Jacoby Ellsbury Sets Goals for Year, Plans to Surpass Stellar 2011 Season

Jacoby Ellsbury Sets Goals for Year, Plans to Surpass Stellar 2011 SeasonSetting goals is imperative to Jacoby Ellsbury's preseason routine. Before each spring training, the Red Sox outfielder allocates time to write down his personal objectives for the upcoming year.

Last season, Ellsbury shattered nearly every goal on the checklist, winning a Gold Glove, stealing 39 bases and gathering 32 homers and 105 RBIs. His .321 batting average also helped him earn his first All-Star nod and finish second in the American League MVP race.

He's determined to repeat the performance again in the 2012 season. While he declined to divulge the specific details of his goals — Ellsbury considers them personal — the center fielder explained the process.

"I went into my workouts, how I went about it last year, and made goals for this coming season," Ellsbury said. "I think the biggest thing is to continue what I’ve been doing. Those goals, I always say at the beginning of the year, I revisit them throughout the season. They're personal goals. I'm just excited for coming into this season."

Considering Ellsbury was the runner-up to Tigers pitcher Justin Verlander in the MVP race, it's not a stretch to assume winning the award may be on the 28-year-old's upcoming list. 

"When I found out about the results, I was happy for Justin Verlander," Ellsbury said. "But at the same time, me being as competitive as I am, I wish I would've won. If you asked all those other guys, they would have said the same thing, too."

Over the offseason, Ellsbury inked a one-year, $8.05 million deal with Boston to avoid arbitration. But the rising expectations will remain on Ellsbury, as he works to prove that 2011 wasn't a fluke. 

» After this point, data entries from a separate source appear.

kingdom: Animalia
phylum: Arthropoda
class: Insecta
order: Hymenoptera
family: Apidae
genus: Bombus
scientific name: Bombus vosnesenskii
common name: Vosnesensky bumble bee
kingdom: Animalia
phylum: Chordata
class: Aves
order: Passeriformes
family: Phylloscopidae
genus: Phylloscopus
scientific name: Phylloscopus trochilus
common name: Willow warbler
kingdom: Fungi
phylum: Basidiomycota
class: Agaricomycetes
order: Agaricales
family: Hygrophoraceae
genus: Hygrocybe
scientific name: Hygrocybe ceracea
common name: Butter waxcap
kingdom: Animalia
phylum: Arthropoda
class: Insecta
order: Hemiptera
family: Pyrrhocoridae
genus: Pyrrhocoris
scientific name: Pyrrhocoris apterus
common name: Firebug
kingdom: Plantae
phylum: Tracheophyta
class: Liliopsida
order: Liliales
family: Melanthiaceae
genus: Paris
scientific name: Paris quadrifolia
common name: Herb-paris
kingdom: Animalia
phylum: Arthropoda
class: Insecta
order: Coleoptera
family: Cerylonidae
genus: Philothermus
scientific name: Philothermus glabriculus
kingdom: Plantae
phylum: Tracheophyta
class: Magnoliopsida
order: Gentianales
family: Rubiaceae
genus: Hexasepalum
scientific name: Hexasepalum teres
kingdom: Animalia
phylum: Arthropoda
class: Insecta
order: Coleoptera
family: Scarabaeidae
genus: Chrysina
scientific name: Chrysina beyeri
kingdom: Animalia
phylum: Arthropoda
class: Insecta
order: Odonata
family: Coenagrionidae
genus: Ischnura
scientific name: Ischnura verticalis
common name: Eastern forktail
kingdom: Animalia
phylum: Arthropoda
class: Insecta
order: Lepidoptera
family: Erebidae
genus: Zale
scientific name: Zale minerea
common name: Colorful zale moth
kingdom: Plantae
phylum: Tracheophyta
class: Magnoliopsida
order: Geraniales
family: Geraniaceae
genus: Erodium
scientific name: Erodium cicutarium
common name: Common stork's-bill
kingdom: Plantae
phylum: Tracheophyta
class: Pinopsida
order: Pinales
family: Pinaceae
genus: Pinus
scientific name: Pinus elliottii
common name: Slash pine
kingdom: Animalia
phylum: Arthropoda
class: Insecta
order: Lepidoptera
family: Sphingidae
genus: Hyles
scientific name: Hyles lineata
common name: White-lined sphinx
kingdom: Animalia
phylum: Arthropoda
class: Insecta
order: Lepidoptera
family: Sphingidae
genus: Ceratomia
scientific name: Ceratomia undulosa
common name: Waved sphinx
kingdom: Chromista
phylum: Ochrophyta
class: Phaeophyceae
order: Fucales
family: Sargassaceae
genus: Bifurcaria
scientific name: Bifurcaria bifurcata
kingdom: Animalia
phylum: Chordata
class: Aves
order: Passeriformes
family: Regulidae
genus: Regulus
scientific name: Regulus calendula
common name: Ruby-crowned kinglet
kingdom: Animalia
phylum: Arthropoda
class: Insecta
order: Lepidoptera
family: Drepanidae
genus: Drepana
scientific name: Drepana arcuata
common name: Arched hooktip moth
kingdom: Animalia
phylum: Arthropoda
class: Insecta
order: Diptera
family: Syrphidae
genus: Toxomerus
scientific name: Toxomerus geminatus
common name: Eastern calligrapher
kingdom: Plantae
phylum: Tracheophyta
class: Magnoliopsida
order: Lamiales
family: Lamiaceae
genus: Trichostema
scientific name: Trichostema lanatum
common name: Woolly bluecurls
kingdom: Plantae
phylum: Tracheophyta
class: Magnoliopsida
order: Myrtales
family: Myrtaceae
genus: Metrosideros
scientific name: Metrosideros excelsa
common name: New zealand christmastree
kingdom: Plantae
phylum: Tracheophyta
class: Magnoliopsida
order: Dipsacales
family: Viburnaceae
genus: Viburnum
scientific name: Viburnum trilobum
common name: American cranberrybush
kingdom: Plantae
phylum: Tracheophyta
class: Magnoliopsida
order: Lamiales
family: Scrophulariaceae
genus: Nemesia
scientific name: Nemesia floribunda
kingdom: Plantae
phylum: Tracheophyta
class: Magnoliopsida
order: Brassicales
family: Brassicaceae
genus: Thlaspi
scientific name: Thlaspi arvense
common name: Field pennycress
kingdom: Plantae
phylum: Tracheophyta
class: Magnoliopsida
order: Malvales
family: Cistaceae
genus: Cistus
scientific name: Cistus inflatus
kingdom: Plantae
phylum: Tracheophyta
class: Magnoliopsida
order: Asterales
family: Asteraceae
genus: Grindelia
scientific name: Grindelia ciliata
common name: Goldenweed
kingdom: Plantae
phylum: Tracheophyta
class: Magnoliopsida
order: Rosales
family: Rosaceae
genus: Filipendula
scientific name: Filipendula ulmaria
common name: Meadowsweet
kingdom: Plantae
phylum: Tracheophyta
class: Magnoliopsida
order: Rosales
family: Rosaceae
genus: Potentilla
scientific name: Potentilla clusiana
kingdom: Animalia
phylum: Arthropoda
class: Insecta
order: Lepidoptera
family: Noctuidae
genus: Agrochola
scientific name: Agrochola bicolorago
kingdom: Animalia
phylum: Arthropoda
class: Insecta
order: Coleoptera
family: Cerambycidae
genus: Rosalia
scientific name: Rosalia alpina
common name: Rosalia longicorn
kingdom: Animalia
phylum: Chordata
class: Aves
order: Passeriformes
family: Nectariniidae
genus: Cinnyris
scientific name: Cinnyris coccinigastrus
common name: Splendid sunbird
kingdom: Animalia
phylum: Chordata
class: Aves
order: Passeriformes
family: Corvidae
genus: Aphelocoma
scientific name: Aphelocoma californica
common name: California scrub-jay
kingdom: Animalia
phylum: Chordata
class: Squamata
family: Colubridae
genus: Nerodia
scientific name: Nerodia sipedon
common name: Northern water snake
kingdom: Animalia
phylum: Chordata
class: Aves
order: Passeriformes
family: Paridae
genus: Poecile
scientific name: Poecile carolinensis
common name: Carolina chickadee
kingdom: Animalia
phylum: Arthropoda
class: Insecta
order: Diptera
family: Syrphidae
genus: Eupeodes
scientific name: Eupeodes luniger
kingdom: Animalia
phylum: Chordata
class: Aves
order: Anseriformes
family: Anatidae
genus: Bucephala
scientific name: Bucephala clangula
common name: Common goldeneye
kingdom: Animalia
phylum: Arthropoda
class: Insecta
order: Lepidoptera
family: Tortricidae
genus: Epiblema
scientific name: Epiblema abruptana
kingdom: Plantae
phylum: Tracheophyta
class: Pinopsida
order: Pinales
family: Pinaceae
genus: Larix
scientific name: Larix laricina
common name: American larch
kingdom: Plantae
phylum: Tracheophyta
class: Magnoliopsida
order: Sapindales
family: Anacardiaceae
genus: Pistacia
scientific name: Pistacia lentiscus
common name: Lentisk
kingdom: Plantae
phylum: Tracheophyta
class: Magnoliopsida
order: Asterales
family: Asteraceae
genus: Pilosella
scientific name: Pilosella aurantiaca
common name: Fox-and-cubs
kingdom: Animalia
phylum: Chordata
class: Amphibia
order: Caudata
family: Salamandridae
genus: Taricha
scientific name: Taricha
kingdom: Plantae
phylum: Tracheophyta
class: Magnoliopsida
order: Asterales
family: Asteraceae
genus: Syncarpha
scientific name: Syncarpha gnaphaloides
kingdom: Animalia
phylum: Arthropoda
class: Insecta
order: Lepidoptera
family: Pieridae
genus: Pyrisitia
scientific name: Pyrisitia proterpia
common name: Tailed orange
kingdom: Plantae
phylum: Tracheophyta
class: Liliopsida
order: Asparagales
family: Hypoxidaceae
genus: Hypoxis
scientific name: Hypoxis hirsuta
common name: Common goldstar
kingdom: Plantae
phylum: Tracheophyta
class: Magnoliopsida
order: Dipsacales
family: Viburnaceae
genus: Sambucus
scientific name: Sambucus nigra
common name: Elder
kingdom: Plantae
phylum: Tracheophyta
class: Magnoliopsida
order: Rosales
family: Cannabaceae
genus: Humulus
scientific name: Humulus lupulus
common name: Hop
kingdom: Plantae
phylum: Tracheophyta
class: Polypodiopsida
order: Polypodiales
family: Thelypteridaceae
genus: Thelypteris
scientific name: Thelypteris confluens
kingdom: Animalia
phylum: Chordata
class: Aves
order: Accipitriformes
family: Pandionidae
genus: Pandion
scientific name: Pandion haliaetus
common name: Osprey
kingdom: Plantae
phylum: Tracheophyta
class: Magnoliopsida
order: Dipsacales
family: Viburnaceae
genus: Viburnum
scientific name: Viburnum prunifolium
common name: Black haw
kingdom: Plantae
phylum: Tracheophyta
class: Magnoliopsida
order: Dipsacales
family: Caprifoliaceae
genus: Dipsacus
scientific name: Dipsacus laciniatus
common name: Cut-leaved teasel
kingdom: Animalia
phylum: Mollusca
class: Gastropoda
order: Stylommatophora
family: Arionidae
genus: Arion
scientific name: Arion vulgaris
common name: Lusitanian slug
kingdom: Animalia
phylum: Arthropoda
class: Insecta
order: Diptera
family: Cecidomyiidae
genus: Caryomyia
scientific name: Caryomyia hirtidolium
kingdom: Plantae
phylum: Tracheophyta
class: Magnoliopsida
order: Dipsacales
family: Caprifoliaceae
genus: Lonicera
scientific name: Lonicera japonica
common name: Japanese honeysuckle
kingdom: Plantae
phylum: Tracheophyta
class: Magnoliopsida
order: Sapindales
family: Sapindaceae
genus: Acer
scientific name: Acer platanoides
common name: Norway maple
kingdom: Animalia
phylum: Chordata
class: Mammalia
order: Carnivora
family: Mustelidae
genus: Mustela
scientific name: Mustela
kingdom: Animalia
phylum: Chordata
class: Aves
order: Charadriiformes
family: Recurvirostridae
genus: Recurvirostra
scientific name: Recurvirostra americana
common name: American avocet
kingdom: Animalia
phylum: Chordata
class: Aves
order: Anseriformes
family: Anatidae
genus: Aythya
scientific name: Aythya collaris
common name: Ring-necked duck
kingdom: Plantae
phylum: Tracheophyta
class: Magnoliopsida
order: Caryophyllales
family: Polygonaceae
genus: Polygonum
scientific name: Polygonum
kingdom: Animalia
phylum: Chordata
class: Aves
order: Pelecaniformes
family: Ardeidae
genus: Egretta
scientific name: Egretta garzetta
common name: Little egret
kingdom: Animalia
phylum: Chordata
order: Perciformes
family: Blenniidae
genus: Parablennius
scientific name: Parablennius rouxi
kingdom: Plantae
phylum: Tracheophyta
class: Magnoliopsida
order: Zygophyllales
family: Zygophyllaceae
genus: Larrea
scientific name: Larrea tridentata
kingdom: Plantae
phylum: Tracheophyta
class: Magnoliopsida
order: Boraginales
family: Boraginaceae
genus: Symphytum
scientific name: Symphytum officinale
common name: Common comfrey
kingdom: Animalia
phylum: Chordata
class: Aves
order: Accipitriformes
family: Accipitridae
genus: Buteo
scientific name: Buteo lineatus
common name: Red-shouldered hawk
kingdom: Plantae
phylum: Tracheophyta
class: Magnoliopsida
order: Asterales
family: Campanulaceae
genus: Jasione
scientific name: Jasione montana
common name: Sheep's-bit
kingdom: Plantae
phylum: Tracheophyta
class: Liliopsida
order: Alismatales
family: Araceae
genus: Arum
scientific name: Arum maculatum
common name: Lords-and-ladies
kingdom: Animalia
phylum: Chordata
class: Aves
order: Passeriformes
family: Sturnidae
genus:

In Grapefruit League action, the outfielder posted subpar numbers, going 16-for-58 (a .276 average) with six RBIs. 

Having witnessed Ellsbury's skills from the ESPN booth and personally in Fort Myers, Red Sox manager Bobby Valentine can appreciate Ellsbury's potential as he enters the prime of his career.

"If he's not totally unique, he's in a real small sample," Valentine said. "He's just a joy."

Through three games, the outfielder has started a little slow, hitting .154 with one RBI. But Ellsbury's MVP-caliber season keyed the Red Sox to a scorching stretch after they started the 2011 season with an 0-6 record.